Şiir yazma biçiminizi anlatır mısınız? Şiirin mutfağı sizde nasıldır?
-Şiirin de bir beni yaz arzusunun olduğu demi zamanı vardır bende. Şiir gelince yazmamak olmuyor tabii. Yazılıyor, dinlendiriliyor, rahata erince de yayımlanmaya doğru yola çıkıyor.
Günümüz şiirlerinin sorunları nelerdir? Çözüm ne olabilir? Şiirimizin bugünkü durumu hakkında neler dersiniz?
-Şiir yok deniliyor, iyi şiir yok deniliyor. Şiirsiz şiir gibi tanımlar günümüzün bu yeni normal zamanların açmazı içinde kendine bir sükse alanı edinmek istiyor olmalı. Şiir âlemi terk edip kendi âlemine uzletine çilehanesine çekilir mi bilemiyorum ama sanki şiirsiz bir âlemin de olamayacağını düşünüyorum.
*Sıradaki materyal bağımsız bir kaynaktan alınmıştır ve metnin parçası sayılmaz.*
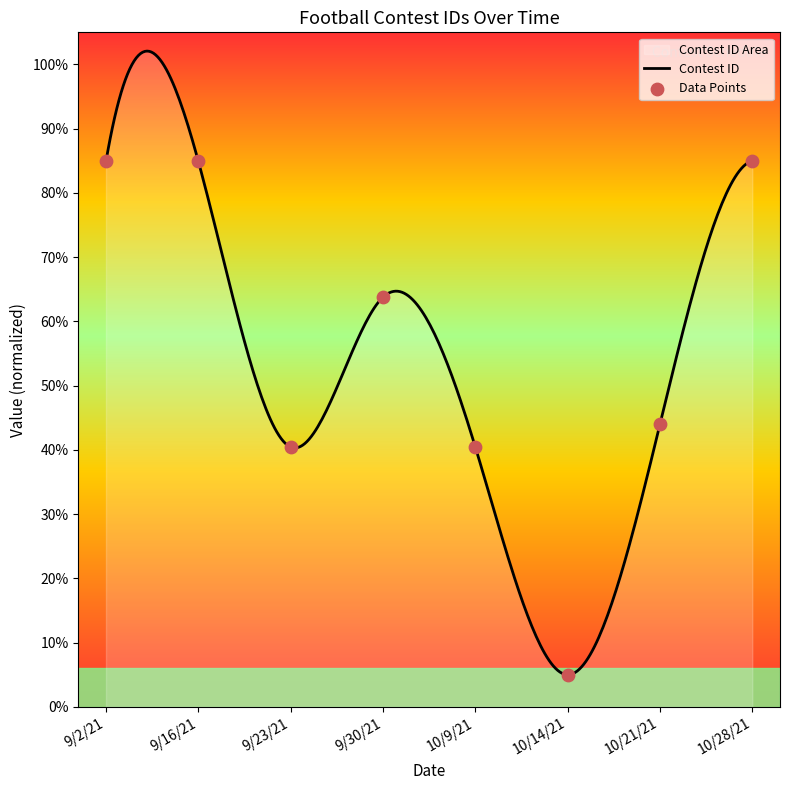

What is the ratio of the value at 9/30/21 to the value at 10/14/21?

12.8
Her dönemin, çağın, zamanın bir şiir telakkisi var bu telakkiler çerçevesinde şiire yoğunlaşanlar kendilerine bir tarz bir yol bir muhteva bulup şiir olan şiiri ortaya çıkarabilirler. Şairlik istidadı olan kişi kendini boş çayırlara salmak istemez, başıboş vadilerde dolaşmak istemez. Bir de has şiirin peşine düşmüş ise kim önünde durabilir.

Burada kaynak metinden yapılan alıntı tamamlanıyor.